Denn nach über drei Jahren Amtszeit ist nach einer anfänglich überschwänglichen Begeisterung für Koc große Ernüchterung eingekehrt. Er war angetreten mit großen Visionen, wonach Fenerbahce nicht nur national wieder die klare Nummer 1 werden sollte, sondern auch international zu einer großen Marke aufsteigen sollte.

Sportlich erfolgreich, strukturell professionell und wirtschaftlich gesund, wollte man unter Koc werden. Geklappt hat wenig davon. In seiner ersten Saison als Präsident kämpfte Fenerbahce lange gegen den Abstieg. Es folgten eine Saison auf Platz sieben, eine auf Platz drei.

Die Probleme auf struktureller und wirtschaftlicher Ebene haben miteinander zu tun. Und vor allem mit Koc selbst. Der Geschäftsmann, ausgebildet in den USA und wichtiges Mitglied in der Führung der Koc Holding, wollte die alten Gepflogenheiten im türkischen Fußball aufbrechen und aus dem Fußballklub ein professionelles Unternehmen machen, das von Experten auf allen Ebenen geführt wird und effektiv wie zielorientiert arbeitet.

Nach ein paar gut gemeinten Schritten zu Beginn sieht die Realität aber heute ganz anders aus: Fenerbahce ist ein Präsidentenklub. Alle Entscheidungen laufen über seinen Tisch und Koc schrickt auch nicht davor zurück, sich um jedes Detail zu kümmern.

Stimmen die Gerüchte, hat er inzwischen weit über 200 Millionen Euro in den Klub gepumpt. Ob durch Privatinvestitionen oder durch Sponsoring-Vereinbarungen mit den Koc-Marken. Das hohe Investment verleitet Koc dazu, die Kontrolle über die Geschehnisse im Klub zu verschärfen.

Fenerbahce: Max Meyer einer von sechs ROGON-Klienten

Gepaart mit der emotionalen Bindung, entwickelt sich das Syndrom der klammernden Mutter, die es gut meint, aber dem Kind kaum Platz zum Atmen gibt. Dass er sich als Großunternehmer um die Struktur Gedanken macht und Einfluss nimmt, klingt logisch, doch inzwischen spricht Koc auch ein mehr als gehöriges Wort in sportlichen Belangen mit.

Manchmal wirkt es so, als würde Koc Football Manager mit seinem Lieblingsklub spielen.

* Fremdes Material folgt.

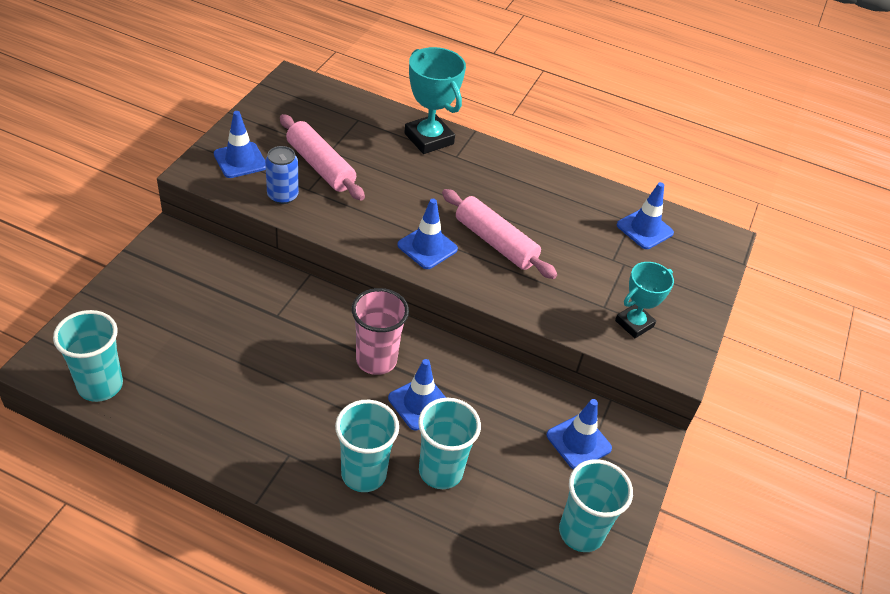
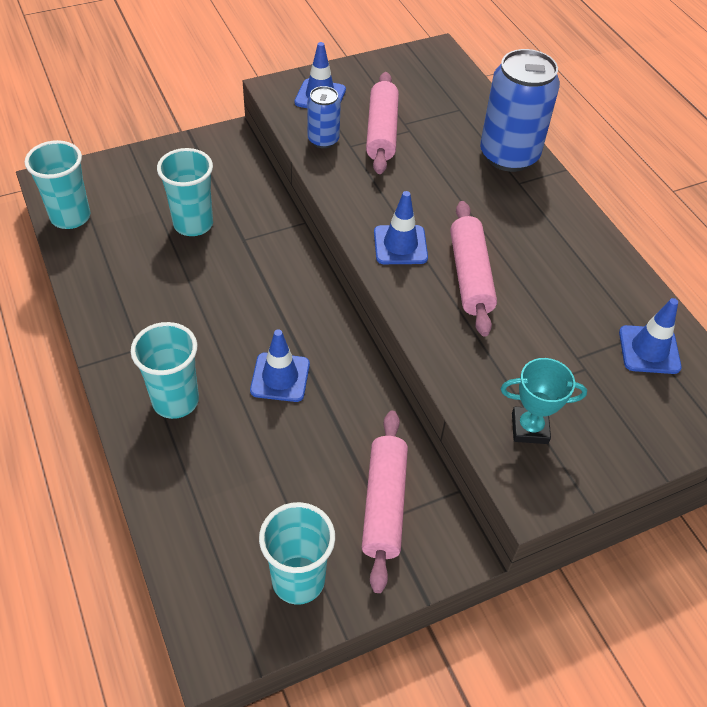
camera: 45 degrees right, 5 degrees up
(376, 360) = (283, 320): pink cup -> none
(429, 139) = (509, 155): turquoise trophy -> blue can
(440, 471) = (236, 442): turquoise cup -> turquoise cup (193, 224)
(578, 442) = (384, 504): blue traffic cone -> pink rolling pin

Einen Sportdirektor hat der Klub nicht mehr, im Koc-Vorstand gibt es Zuständige für den Fußballbereich, doch das Gesicht der Abteilung und eigentlich des ganzen Klubs ist Koc.

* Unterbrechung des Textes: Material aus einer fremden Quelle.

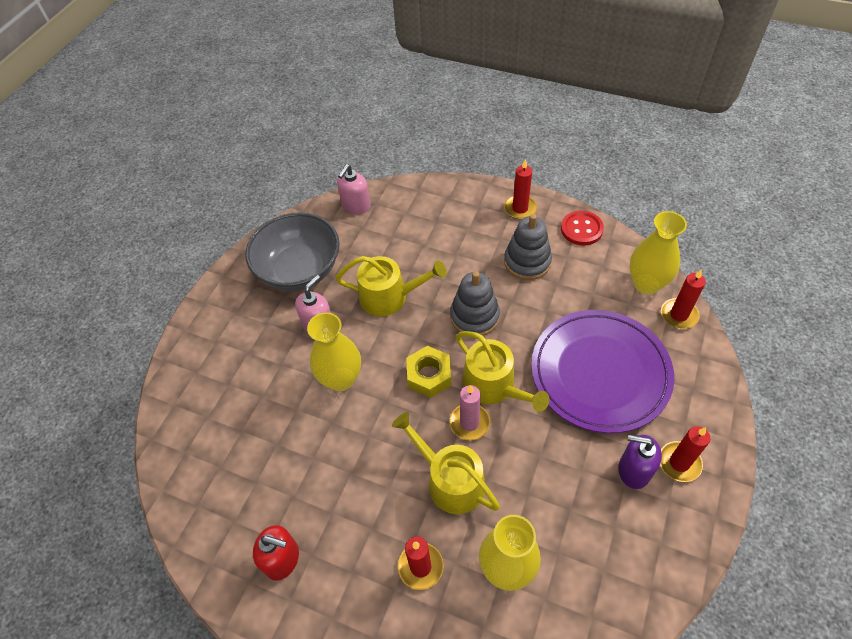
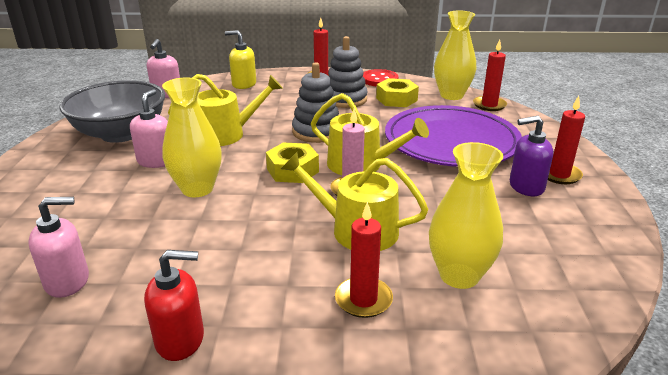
camera: 25 degrees left, 25 degrees down
(223, 468) = (68, 281): none -> pink soap dispenser
(435, 204) = (244, 84): none -> yellow soap dispenser
(581, 276) = (396, 99): none -> yellow nut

Er sucht den Trainer, er sucht die Spieler, er urteilt über ihr Leistungsvermögen. Wen Koc nach Spielen über die Leistung spricht, klingt er immer mehr wie ein Trainer. "Wir kommen fußballerisch allmählich dorthin, wo ich die Mannschaft sehen will", sagt er neulich. Oder: "In der dritten Zone müssen wir noch effektiver werden."

Seit 2018 hat Fenerbahce knapp 60 Spieler verpflichtet und mindestens genauso viele abgegeben. Die hohe Fluktuation ist ständig neuer Ideen geschuldet, die man für die Kaderplanung hat. Erst sollten es viele Ausländer werden, dann konzentrierte man sich wieder auf inländische Spieler. Dann sollten erfahrene Spieler kommen, nun wieder junge Spieler.

Inzwischen hat er ein inniges Verhältnis zu Roger Wittmann von der Agentur ROGON aufgebaut. Braucht Koc Rat oder Spieler, hilft die Agentur gerne weiter. Etwa durch die Vermittlung des zuvor vertraglosen Max Meyer. Insgesamt sechs ROGON-Klienten stehen bei Fenerbahce unter Vertrag.